In [15]:
import math
import numpy as np
import pandas as pd
from statistics import mode
from collections import Counter

In [20]:
def importer_dataset(nom_fichier):
    dataset = []
    with open(nom_fichier, 'r') as file:
        for line in file:
            instance = line.strip().split()
            instance_values = [float(val) for val in instance[1:-1]]
            instance_class = instance[-1]
            dataset.append(instance_values + [instance_class])
    return dataset
def distance_manhattan(instance1, instance2):
    return sum(abs(a - b) for a, b in zip(instance1, instance2))

def distance_euclidienne(instance1, instance2):
    return math.sqrt(sum((a - b) ** 2 for a, b in zip(instance1, instance2)))

def distance_minkowski(instance1, instance2, p):
    return sum(abs(a - b) ** p for a, b in zip(instance1, instance2)) ** (1 / p)

def distance_cosine(instance1, instance2):
    dot_product = sum(a * b for a, b in zip(instance1, instance2))
    magnitude1 = math.sqrt(sum(a ** 2 for a in instance1))
    magnitude2 = math.sqrt(sum(b ** 2 for b in instance2))
    return 1 - (dot_product / (magnitude1 * magnitude2))

def distance_hamming(instance1, instance2):
    return sum(a != b for a, b in zip(instance1, instance2))


In [17]:
def trier_selon_distance(dataset, instance, distance_function):
    distances = [(data, distance_function(instance, data[:-1])) for data in dataset]
    distances.sort(key=lambda x: x[1])
    return distances

In [18]:
def classe_dominante(knn_instances):
    classes = [instance[-1] for instance, _ in knn_instances]
    count = Counter(classes)
    return count.most_common(1)[0][0]

In [19]:
def k_nn(dataset, k, instance, distance_function):
    distances = trier_selon_distance(dataset, instance, distance_function)
    knn = distances[:k]
    return classe_dominante(knn)

In [13]:
dataset = importer_dataset('Dataset-Exos.txt')
instance_a_classifier = [5.2, 3.5, 1.41, 0.25]

classe_k_3 = k_nn(dataset, 3, instance_a_classifier, distance_euclidienne) 
classe_k_5 = k_nn(dataset, 5, instance_a_classifier, distance_euclidienne)

print("Classe avec K = 3:", classe_k_3)
print("Classe avec K = 5:", classe_k_5)


Classe avec K = 3: 5.1,3.5,1.4,0.2,Iris-setosa
Classe avec K = 5: 5.1,3.5,1.4,0.2,Iris-setosa

§ Données fournies
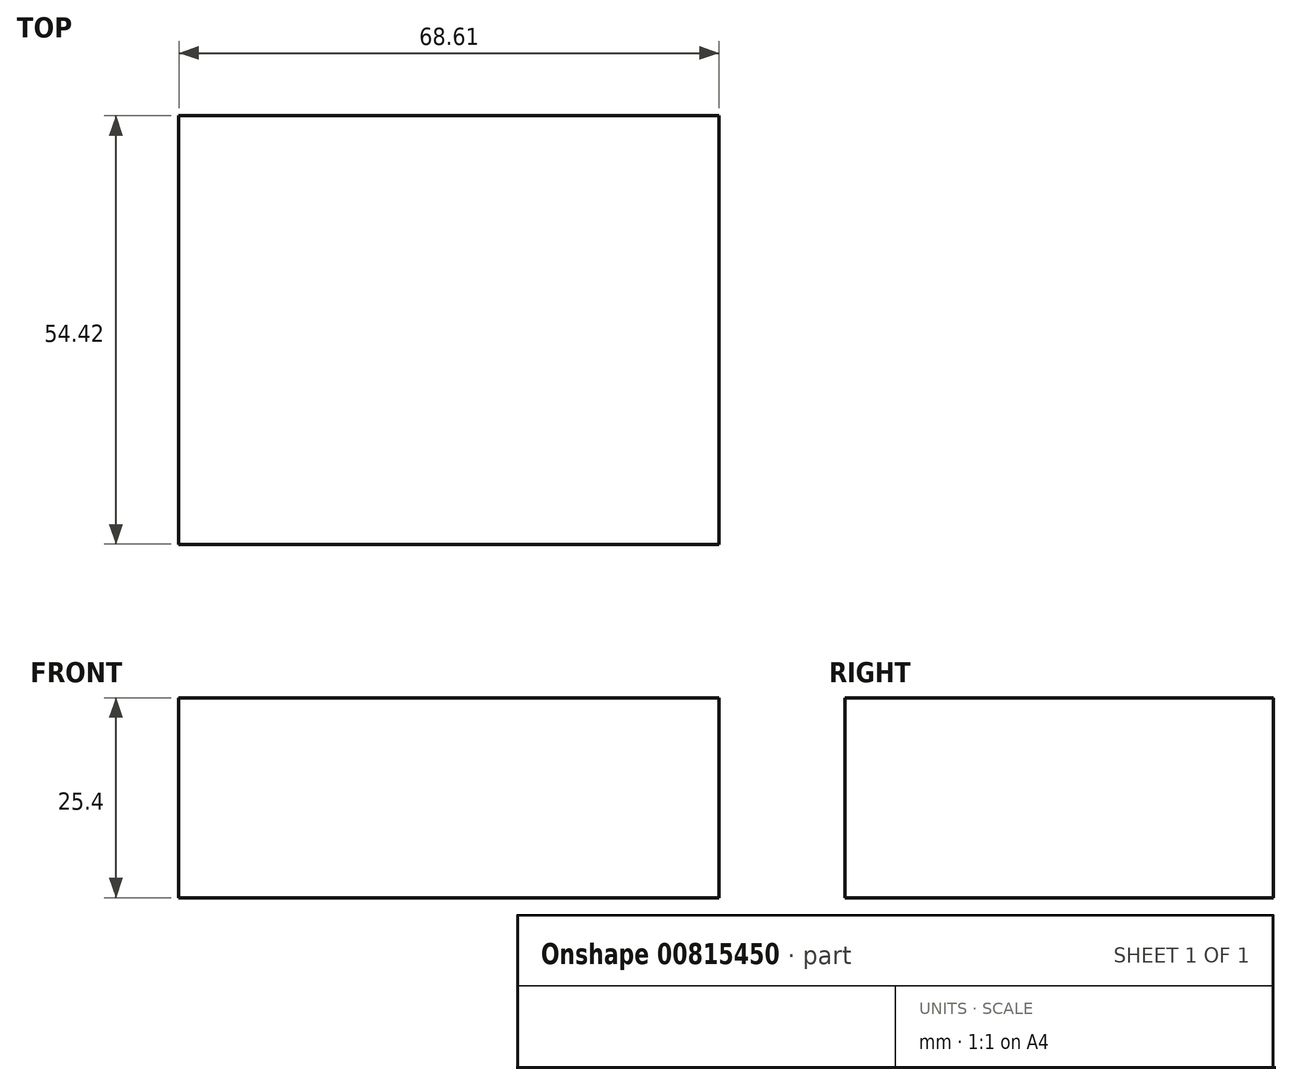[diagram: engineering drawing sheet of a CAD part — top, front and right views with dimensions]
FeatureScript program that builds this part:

§ À faire
Répondez brièvement à ces questions sur le code de classification k-NN :
(a) Quel nom de fichier est passé à la fonction importer_dataset ?
(b) Quelles valeurs de k sont utilisées pour classer l'instance ?
(c) Quelle fonction de distance est transmise à k_nn lors de ces appels ?

§ Réponse au problème
(a) 'Dataset-Exos.txt'
(b) 3 et 5
(c) distance_euclidienne